Mehtap Doğan direnişte sembolleşen kadınları anımsattı: "Direnişe katılanların yüzde 51'i kadınlardı. Taksim Meydanı'nda otururken kafasına gelen gaz fişeği nedeniyle aylarca yoğun bakımda kalan Lobna'nın, polisin yakın mesafeden yüzüne gaz sıktığı Kırmızılı Kadın'ın ve TOMA'nın karşısına geçip kollarını açan Siyahlı Kadın'ın yanı sıra, 'Bu maskenin altında fikir var, fikirler kurşun geçirmez' düsturuyla bir başkaldırı ikonu haline gelen V'nin maskesini başörtüsüyle birlikte takan, yaşına aldırmadan elindeki sapanı polislere doğrultan, 'kaç gündür izliyorum, hep kuru yiyorsunuz' diye Gezi'de kalanlara sıcak çorba taşıyan, topuklu ayakkabıları, mini etekleriyle gaz kapsüllerine tekme atan, üzerine sıkılan biber gazı ve tazyikli su nedeniyle ayakta bile duramazken polislere 'çok büyük yanlış içindesiniz, yapmayın, görevi bırakın, görevi bırakın!' diye bağıran, Vali Avni Mutlu ve İçişleri Bakanı Muammer Güler’in 'çocuklarınızı parktan alın' çağrısı üzerine Gezi'ye gidip çocuklarıyla direnen kadınlar gibi farklı yaşlardan, farklı meslek gruplarından, sosyal sınıflardan pek çok kadın direnişte aktif olarak yer aldı."










'DİRENİŞİN DİLİNE MÜDAHALE ETTİK'
"Gezi'de devrim yapmadık ama önemli kazanımlar sağladık" diyerek Gezi direnişini özetleyen Mehtap Doğan, kazanımları şu sözlerle anlattı: "Gezi direnişi feminist bir eylem değildi, ama feminist kadınların etkin olduğu bir süreçti.
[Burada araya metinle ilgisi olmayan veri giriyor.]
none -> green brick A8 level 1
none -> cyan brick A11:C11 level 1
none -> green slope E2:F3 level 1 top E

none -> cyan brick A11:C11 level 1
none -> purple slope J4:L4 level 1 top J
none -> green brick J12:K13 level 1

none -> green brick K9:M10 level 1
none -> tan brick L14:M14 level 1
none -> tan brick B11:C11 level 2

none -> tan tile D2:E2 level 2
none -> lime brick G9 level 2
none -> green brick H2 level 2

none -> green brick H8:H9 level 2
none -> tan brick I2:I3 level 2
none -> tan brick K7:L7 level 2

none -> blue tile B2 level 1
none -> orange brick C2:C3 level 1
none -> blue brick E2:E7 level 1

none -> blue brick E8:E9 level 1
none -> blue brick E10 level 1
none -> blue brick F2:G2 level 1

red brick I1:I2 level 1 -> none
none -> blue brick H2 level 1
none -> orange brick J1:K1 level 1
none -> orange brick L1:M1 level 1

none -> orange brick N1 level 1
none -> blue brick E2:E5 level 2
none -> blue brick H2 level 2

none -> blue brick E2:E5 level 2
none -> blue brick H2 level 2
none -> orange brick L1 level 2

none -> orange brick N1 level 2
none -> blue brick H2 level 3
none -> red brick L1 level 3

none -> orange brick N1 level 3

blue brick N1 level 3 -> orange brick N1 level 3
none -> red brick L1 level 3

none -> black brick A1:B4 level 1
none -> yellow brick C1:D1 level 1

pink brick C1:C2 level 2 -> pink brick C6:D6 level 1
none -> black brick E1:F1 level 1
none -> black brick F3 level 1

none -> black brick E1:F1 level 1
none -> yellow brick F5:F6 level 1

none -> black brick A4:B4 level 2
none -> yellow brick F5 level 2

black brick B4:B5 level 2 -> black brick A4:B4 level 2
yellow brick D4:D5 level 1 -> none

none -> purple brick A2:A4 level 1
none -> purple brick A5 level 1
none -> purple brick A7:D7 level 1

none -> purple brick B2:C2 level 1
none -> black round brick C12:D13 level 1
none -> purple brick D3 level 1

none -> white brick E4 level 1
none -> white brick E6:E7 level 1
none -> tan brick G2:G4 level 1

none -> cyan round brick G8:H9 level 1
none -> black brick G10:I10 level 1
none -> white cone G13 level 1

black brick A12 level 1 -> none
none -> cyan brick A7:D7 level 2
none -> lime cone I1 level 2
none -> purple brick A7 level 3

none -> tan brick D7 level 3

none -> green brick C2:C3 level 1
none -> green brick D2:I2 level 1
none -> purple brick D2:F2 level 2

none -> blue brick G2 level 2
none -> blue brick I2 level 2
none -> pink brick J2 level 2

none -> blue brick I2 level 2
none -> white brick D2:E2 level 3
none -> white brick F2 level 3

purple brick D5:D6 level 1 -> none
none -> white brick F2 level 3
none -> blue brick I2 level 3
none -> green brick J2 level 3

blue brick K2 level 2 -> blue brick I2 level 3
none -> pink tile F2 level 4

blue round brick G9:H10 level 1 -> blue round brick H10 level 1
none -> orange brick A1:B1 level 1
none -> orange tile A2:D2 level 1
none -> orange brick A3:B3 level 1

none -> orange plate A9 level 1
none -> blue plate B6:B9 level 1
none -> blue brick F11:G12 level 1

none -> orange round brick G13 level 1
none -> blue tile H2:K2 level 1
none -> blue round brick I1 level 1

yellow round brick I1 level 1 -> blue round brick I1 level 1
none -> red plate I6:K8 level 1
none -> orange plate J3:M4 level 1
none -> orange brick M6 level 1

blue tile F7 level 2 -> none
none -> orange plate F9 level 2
Direnişin diline sıkça müdahale ettik. Direniştekilerin eleştirisi hükümete yönelmişken, kadınların ve LGBTİ'lerin eleştirisi sadece dışarıya yani hükümete değil aynı zamanda içimize yani bizlerle birlikte direnenleredeydi. Her küfür edilişinde 'küfürle değil inatla diren', 'ibneye, kadına, orospuya küfretme' sloganlarını attık, duvarlardaki cinsiyetçi ve homofobik yazıları sprey boyalarla kapattık. 




Gece geç saatlerde sokaklarda güvenli yürümenin, kamusal alanlarda özgürce ve eşit bir biçimde var olmanın, tacize, şiddete, gaspa uğramamanın tadına vardık. Direniş boyunca kendimizi sokaklarda, normalden daha güvende hissettik. Gezi milliyetçilerin, Kürtlerin, homofobiklerin, LGBTİ'lerin, plaza çalışanlarının, anarşistlerin vb. aynı zeminde direnmesini mümkün kıldı. Kim olduğumuzu önemsemeden bir arada durmayı, dayanışmayı deneyimledik. Eylem pratiği olmayan insanlar sokakla tanıştılar. Haberlerin nasıl taraflı verildiğine, kendilerinden çapulcu, bir grup marjinal, yasa dışı örgüt üyeleri diye bahsedildiğine tanık oldular. Gördükleriyle duydukları çelişince basının ve hükümet temsilcilerinin ifadelerine mesafeli yaklaşmaya, sorgulamaya başladılar."



'SOKAKLARI TERKETMİYORUZ'
30 Mart yerel seçimleri sonucunun bir kriter olarak ele alınmaması gerektiğine dikkat çeken Doğan, "Gezi Direnişi'nin üzerinden bir yıl geçmesine ve artan polis şiddetine rağmen biz kadınlar sokakları, alanları, geceleri terk etmedik. Berkin Elvan'ı yitirdiğimizde de, Hrant'ın anmasında da, 1 Mayıs'ta da, Soma katliamında da sokaklardaydık. Seçimler pek çok insanın moralini bozmuş olsa da ben bunu bir kriter olarak görmüyorum. Gezi istediğimizde nasıl dayanıştığımızı, birlikte olduğumuzu ve 20 kişiyle başlayan Gezi nöbetlerini nasıl ülke geneline yayılan bir direnişe dönüştürebileceğimizi bize gösterdi. AKP politikalarını deşifre etmeye, hükümetin kadın emeği sömürüsünü açığa çıkarmaya devam edeceğiz" dedi.